После вышеописанной сцены всем сделалось как-то неловко: Лизавета Васильевна потупилась; Бахтиаров сел поодаль и продолжал по временам взглядывать на нее. Юлия была в тревожном состоянии и едва могла выслушивать любезности Масурова, который уверял ее, что он никому в мире так не завидует, как Павлу. Через четверть часа Юлия уехала вместе с Бахтиаровым. Масуров очень просил было взять его с собою и позволить ему встать на запятки; но запятки были заняты лакеем. М-me Бешметева села в экипаж, почти не помня себя от ревности. В противном случае, как я уже и прежде успел заметить, она никак бы не позволила себе сделать подобного неосторожного поступка.
– И после этого вы скажете, что у вас ничего нет с Масуровой? – сказала она, схватив своего обожателя за руку и крепко сжав ее.
– Что же такое у меня с ней?
– Как что? Зачем ты сегодня к ним приехал?
– Так, от нечего делать.
– Послушай, зачем ты меня обманываешь? Если не любишь, скажи мне прямо. Что у тебя за желание терзать и мучить бедную женщину, которая тебя боготворит?
После этих слов Юлия принялась потихоньку плакать.

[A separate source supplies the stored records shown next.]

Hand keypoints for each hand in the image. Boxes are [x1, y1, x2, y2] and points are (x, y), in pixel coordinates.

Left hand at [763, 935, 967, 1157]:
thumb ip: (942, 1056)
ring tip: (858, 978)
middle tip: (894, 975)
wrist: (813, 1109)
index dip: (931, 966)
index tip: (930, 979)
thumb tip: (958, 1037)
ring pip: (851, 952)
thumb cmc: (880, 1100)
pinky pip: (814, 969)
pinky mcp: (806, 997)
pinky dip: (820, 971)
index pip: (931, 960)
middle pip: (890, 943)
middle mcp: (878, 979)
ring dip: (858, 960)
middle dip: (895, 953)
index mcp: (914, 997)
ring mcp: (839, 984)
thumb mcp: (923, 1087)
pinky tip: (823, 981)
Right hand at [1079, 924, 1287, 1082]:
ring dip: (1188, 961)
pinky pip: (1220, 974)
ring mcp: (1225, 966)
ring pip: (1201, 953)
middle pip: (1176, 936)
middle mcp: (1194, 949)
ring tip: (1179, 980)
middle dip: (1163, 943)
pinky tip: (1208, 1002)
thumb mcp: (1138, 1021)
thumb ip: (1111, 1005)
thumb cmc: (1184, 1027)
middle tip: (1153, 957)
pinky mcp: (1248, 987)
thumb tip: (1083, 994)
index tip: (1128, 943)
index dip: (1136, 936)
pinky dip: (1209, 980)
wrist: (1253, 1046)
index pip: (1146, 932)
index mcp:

– Перестаньте, Юлия; вы до безумия ревнивы, – говорил Бахтиаров. – Пойдемте, мы приехали.
Бешметева опомнилась.
– Где мы? – спросила она, заметив, что это был не их дом.
– Выходите, madame, – говорил вышедший уже Бахтиаров.
– Что ты хочешь со мной делать? – почти вскрикнула Юлия. – Ни за что… ни за что в свете! Лучше умру, а не пойду!
Бахтиаров пожал плечами и захлопнул дверцы экипажа.
– К Бешметевым, – сказал он кучеру и, не поклонившись Юлии, ушел в дом.
Лизавета Васильевна сделалась больна. Болезнь ее была, видно, слишком серьезна, потому что даже сам Михайло Николаич, который никогда почти не замечал того, что делается с женою, на этот раз заметил и, совершенно растерявшись, как полоумный, побежал бегом к лекарю, вытащил того из ванны и, едва дав ему одеться, привез к больной. Врач этот пользовался в городе огромной известностью. Он был человек еще не старых лет, был немного педант в своем ремесле, то есть любил потолковать о болезнях и о способах своего лечения, выражаясь по преимуществу на французском языке, с которым, впрочем, был не слишком знаком. Он щупал несколько секунд пульс больной, прикладывался ухом к ее груди и потом с очень серьезным лицом вышел в гостиную, где, увидев Масурова с слезами на глазах, сказал:
– У ней воспаление в легких.
– Что же, это опасно? – спросил Масуров.
– Как вам сказать? – каков будет исход болезни; но вот видите, я бы желал, главное, знать основную причину болезни. Позвольте мне с вами переговорить.
– Сделайте милость, – отвечал Масуров.
– Во-первых, я вам объясню, что воспаление в легких есть двоякое: или чисто чахоточное, вследствие худосочия, и в таком случае оно более опасно, но есть воспаление простое, которое условливается простудою, геморроидальною посылкою крови или даже часто каким-нибудь нравственным потрясением, и в этом случае оно более излечимо; но дело в том, что при частом повторении этих варварских воспалений может образоваться худосочие, то есть почти чахотка. Теперь позвольте вас спросить: супруга ваша золотушна?
На этот вопрос Михайло Николаич решительно ничего не мог отвечать.
– Не жаловалась ли она по крайней мере часто на грудную боль?
Михайло Николаич сказал, что жена больше жаловалась на головную боль.
Врач задумался.
– Не было ли у них прежде кашля, кровохаркания? – спросил он.
Михайло Николаич не знал и этого. Лизавета Васильевна никогда не говорила мужу о своих болезнях.